Just because your mother got up at five in the morning to cook a turkey, doesn't mean you have to. You can make a great tasting, juicy bird in only a couple of hours by following the steps below.
Things You'll Need
- 1 turkey, thawed
- Extra virgin olive oil
- Red wine vinegar
- Salt and pepper
- Turkey baster
- Tin foil and large roasting pan
- Food thermometer
Preheat oven to 500 degrees. Unwrap turkey and remove neck and bag of organs. Bring to the sink and thoroughly rinse with cool running water inside and out. Let water drip from the bird and salt the inside cavity.
Coat the bottom of the roasting pan with olive oil and a splash of the red wine vinegar. Place turkey in pan breast side up and tuck the wings behind the bird, out of the way. Massage olive oil to all exposed parts of the bird adding some red wine vinegar, just a few little splashes with do. When bird is glistening from the oil, add some salt and pepper.
Put turkey in hot oven and check after about 20 minutes for brownness.. Add more time if turkey is not golden brown.
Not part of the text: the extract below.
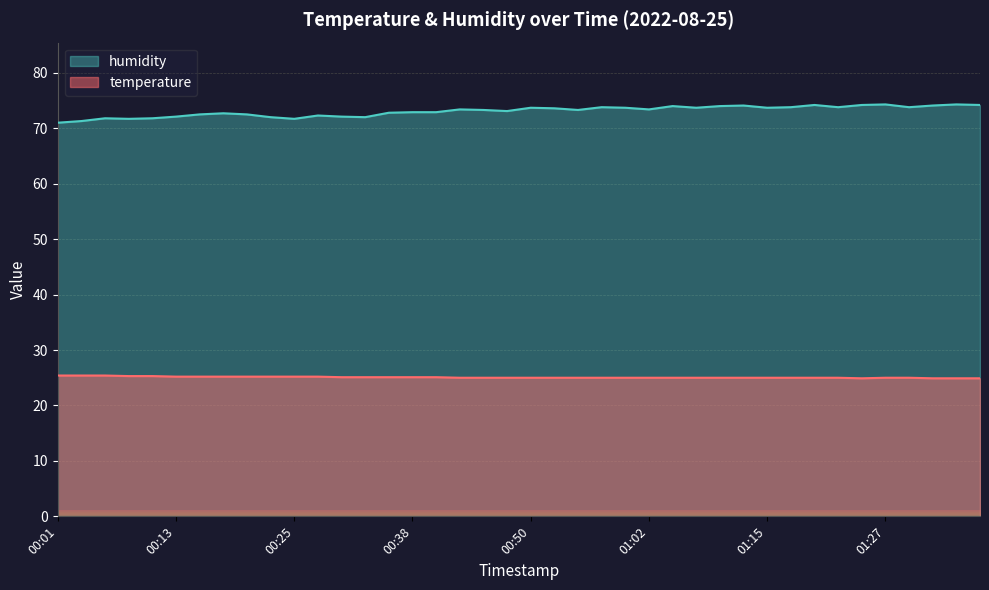

Reading left to right, what are all the values shown in this chart?

temperature: 00:01=25.4	00:03=25.4	00:06=25.4	00:08=25.3	00:11=25.3	00:13=25.2	00:16=25.2	00:18=25.2	00:21=25.2	00:23=25.2	00:25=25.2	00:28=25.2	00:30=25.1	00:33=25.1	00:35=25.1	00:38=25.1	00:40=25.1	00:43=25.0	00:45=25.0	00:47=25.0	00:50=25.0	00:52=25.0	00:55=25.0	00:57=25.0	01:00=25.0	01:02=25.0	01:05=25.0	01:07=25.0	01:10=25.0	01:12=25.0	01:15=25.0	01:17=25.0	01:20=25.0	01:22=25.0	01:25=24.9	01:27=25.0	01:29=25.0	01:32=24.9	01:34=24.9	01:37=24.9
humidity: 00:01=71.0	00:03=71.3	00:06=71.8	00:08=71.7	00:11=71.8	00:13=72.1	00:16=72.5	00:18=72.7	00:21=72.5	00:23=72.0	00:25=71.7	00:28=72.3	00:30=72.1	00:33=72.0	00:35=72.8	00:38=72.9	00:40=72.9	00:43=73.4	00:45=73.3	00:47=73.1	00:50=73.7	00:52=73.6	00:55=73.3	00:57=73.8	01:00=73.7	01:02=73.4	01:05=74.0	01:07=73.7	01:10=74.0	01:12=74.1	01:15=73.7	01:17=73.8	01:20=74.2	01:22=73.8	01:25=74.2	01:27=74.3	01:29=73.8	01:32=74.1	01:34=74.3	01:37=74.2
When it is the desired color, take a large sheet of tin foil and tent it over the bird so the browning will stop. This also allows the heat to build up and steam to form, keeping the turkey moist. Juices will form at bottom of the pan, use that liquid to baste the bird when you check it.
Check to see if the turkey is done after a total of 2 hours. Turkey is done when either a timer pops out, a thermometer reads 180 degrees from several areas, and the legs and wings can be easily taken off.
Let turkey rest for 20 minutes before carving so that the juices inside have time to settle throughout the bird.
Tips & Warnings
- It's a good idea to rinse the thermometer after each time you check the bird.
- Dressing should be added inside the bird after it's cooked thoroughly.
- Other favorite seasonings can be used with the olive oil such as minced garlic.
- A frozen turkey should thaw in the refrigerator for four days before cooking.
- Wash hands, surfaces and utensils well in soapy water after touching raw bird.